**Work task:** Copy out each of the rows below word for word, keeping every line unchanged.

**Given records:**
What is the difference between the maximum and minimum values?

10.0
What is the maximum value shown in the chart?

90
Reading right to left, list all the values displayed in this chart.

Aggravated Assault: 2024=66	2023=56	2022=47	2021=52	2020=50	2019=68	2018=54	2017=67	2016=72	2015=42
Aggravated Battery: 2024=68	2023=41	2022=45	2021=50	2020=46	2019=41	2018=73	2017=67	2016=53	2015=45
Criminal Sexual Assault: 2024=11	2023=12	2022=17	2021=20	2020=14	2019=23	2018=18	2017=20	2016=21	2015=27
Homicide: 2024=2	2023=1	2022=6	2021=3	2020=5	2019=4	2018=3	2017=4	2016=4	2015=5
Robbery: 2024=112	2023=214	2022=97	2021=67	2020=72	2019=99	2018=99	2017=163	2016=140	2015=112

**Answer for this exercise:**
What is the difference between the maximum and minimum values?

10.0
What is the maximum value shown in the chart?

90
Reading right to left, list all the values displayed in this chart.

Aggravated Assault: 2024=66	2023=56	2022=47	2021=52	2020=50	2019=68	2018=54	2017=67	2016=72	2015=42
Aggravated Battery: 2024=68	2023=41	2022=45	2021=50	2020=46	2019=41	2018=73	2017=67	2016=53	2015=45
Criminal Sexual Assault: 2024=11	2023=12	2022=17	2021=20	2020=14	2019=23	2018=18	2017=20	2016=21	2015=27
Homicide: 2024=2	2023=1	2022=6	2021=3	2020=5	2019=4	2018=3	2017=4	2016=4	2015=5
Robbery: 2024=112	2023=214	2022=97	2021=67	2020=72	2019=99	2018=99	2017=163	2016=140	2015=112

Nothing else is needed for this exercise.